_Work to complete:_ Your output should be the lines of the entries below, exactly, from the first one through the line that holds "Quick job: Describe".

_Data in this exercise:_
********************

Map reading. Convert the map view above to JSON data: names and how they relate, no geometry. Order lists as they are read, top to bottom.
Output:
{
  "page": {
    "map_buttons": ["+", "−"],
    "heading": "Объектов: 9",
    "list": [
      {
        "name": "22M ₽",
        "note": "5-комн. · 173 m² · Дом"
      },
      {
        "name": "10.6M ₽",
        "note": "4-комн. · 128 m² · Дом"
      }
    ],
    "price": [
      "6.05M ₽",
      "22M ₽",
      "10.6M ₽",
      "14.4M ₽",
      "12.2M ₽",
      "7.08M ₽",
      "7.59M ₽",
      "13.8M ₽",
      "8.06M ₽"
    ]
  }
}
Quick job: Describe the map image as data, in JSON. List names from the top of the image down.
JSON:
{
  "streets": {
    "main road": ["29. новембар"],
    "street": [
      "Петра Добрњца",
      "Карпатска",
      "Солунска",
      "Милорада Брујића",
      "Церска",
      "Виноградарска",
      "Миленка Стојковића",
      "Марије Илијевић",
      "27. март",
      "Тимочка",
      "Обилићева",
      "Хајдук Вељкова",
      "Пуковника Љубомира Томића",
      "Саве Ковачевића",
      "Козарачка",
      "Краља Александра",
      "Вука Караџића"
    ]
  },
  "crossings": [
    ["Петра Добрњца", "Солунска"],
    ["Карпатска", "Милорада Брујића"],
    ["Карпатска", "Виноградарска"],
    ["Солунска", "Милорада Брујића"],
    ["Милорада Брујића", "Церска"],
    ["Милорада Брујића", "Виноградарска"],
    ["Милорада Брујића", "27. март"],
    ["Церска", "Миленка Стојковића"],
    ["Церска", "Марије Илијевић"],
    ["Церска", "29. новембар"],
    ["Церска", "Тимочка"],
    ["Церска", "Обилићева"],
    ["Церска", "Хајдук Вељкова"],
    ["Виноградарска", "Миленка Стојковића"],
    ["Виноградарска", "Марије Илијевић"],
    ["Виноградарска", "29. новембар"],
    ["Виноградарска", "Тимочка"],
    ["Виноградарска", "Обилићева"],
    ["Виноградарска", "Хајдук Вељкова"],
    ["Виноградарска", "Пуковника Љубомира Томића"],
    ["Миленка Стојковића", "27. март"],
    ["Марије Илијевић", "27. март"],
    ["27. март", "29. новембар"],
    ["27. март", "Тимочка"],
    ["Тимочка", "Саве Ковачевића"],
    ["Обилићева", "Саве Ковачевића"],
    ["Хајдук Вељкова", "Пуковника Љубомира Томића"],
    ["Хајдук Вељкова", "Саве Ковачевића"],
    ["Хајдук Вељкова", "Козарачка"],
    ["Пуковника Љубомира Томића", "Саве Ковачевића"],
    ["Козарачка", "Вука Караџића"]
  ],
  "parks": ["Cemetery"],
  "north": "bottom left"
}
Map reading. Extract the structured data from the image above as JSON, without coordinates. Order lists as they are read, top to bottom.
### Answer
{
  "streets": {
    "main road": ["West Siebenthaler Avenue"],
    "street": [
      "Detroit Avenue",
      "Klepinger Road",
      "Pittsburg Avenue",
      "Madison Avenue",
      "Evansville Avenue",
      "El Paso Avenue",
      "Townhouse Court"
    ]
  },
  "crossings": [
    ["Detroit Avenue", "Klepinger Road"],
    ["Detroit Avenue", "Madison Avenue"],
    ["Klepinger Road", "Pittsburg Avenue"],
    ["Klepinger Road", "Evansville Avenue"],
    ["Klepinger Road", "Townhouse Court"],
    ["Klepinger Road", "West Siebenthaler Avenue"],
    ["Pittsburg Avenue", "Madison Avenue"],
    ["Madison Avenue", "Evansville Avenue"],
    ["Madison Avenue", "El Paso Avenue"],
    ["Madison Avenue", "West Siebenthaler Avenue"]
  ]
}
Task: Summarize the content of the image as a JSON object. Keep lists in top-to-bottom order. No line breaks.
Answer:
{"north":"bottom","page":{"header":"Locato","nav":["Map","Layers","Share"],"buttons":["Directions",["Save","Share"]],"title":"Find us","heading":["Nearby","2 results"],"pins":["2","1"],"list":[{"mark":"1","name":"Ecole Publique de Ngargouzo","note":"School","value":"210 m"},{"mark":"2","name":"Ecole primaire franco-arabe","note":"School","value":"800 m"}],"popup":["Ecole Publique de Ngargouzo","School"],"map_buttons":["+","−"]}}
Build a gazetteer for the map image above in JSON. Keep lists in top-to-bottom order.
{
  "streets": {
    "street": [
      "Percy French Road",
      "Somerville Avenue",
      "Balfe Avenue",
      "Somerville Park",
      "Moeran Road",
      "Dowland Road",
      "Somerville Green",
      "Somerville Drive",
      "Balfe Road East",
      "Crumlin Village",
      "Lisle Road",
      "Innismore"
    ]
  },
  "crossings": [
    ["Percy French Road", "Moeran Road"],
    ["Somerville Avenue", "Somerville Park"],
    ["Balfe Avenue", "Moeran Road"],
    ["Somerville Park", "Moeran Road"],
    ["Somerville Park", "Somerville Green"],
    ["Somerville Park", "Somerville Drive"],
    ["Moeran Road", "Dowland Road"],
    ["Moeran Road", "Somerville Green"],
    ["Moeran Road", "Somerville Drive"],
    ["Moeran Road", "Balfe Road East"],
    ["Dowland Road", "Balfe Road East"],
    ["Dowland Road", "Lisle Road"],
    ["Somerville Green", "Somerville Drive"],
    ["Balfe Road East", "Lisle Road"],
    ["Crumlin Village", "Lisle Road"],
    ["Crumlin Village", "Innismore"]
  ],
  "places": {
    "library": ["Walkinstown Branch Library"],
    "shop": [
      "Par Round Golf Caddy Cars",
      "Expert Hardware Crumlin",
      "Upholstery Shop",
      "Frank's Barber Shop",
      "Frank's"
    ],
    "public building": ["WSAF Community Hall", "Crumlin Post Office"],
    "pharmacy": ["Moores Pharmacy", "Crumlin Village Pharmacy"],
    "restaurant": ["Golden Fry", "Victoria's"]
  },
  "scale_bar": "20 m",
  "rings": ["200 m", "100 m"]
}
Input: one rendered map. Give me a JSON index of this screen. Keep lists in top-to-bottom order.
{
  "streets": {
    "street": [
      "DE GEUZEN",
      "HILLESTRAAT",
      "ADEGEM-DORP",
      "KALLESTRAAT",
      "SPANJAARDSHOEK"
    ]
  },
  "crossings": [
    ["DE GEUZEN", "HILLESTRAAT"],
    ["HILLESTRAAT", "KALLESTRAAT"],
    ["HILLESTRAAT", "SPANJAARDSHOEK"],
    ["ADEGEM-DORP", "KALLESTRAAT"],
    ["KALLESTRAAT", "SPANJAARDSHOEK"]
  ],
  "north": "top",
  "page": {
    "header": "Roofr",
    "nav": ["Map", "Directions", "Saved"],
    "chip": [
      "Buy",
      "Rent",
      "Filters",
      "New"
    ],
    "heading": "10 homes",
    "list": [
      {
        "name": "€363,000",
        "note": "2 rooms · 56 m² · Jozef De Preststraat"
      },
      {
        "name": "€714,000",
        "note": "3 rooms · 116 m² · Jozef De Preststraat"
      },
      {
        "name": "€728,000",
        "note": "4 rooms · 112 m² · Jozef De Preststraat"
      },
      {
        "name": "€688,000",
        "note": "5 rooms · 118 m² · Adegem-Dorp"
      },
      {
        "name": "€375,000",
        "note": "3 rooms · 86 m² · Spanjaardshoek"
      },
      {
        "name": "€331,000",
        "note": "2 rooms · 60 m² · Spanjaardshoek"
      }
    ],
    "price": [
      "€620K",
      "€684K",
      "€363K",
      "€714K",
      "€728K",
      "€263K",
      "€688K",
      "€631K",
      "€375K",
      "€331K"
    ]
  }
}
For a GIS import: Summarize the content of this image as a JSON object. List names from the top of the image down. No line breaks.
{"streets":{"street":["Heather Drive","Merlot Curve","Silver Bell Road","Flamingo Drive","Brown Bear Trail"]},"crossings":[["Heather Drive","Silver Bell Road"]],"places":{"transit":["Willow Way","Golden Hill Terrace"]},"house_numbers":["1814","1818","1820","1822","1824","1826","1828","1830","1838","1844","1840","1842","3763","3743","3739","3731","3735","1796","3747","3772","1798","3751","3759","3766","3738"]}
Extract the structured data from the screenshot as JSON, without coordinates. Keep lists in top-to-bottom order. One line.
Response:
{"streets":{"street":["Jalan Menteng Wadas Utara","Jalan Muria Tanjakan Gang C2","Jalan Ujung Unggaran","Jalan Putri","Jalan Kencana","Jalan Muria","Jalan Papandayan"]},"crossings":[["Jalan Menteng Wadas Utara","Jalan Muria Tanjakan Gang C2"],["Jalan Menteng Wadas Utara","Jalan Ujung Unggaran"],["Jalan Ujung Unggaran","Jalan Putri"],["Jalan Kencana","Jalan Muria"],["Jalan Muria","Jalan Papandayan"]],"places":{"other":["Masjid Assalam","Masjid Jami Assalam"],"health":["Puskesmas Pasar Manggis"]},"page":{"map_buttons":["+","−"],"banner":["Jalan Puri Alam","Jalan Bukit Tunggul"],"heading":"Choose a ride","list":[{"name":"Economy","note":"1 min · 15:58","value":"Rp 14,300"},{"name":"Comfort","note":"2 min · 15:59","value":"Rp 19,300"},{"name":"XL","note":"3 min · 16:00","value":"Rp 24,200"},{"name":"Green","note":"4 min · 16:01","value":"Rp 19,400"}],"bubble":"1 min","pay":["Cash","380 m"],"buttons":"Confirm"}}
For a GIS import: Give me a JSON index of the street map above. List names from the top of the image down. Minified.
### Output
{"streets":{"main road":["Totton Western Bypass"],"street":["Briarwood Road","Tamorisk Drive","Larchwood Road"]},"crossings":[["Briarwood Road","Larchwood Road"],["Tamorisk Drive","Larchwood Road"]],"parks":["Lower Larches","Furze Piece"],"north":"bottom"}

********************

_Answer box:_
Map reading. Convert the map view above to JSON data: names and how they relate, no geometry. Order lists as they are read, top to bottom.
Output:
{
  "page": {
    "map_buttons": ["+", "−"],
    "heading": "Объектов: 9",
    "list": [
      {
        "name": "22M ₽",
        "note": "5-комн. · 173 m² · Дом"
      },
      {
        "name": "10.6M ₽",
        "note": "4-комн. · 128 m² · Дом"
      }
    ],
    "price": [
      "6.05M ₽",
      "22M ₽",
      "10.6M ₽",
      "14.4M ₽",
      "12.2M ₽",
      "7.08M ₽",
      "7.59M ₽",
      "13.8M ₽",
      "8.06M ₽"
    ]
  }
}
Quick job: Describe the map image as data, in JSON. List names from the top of the image down.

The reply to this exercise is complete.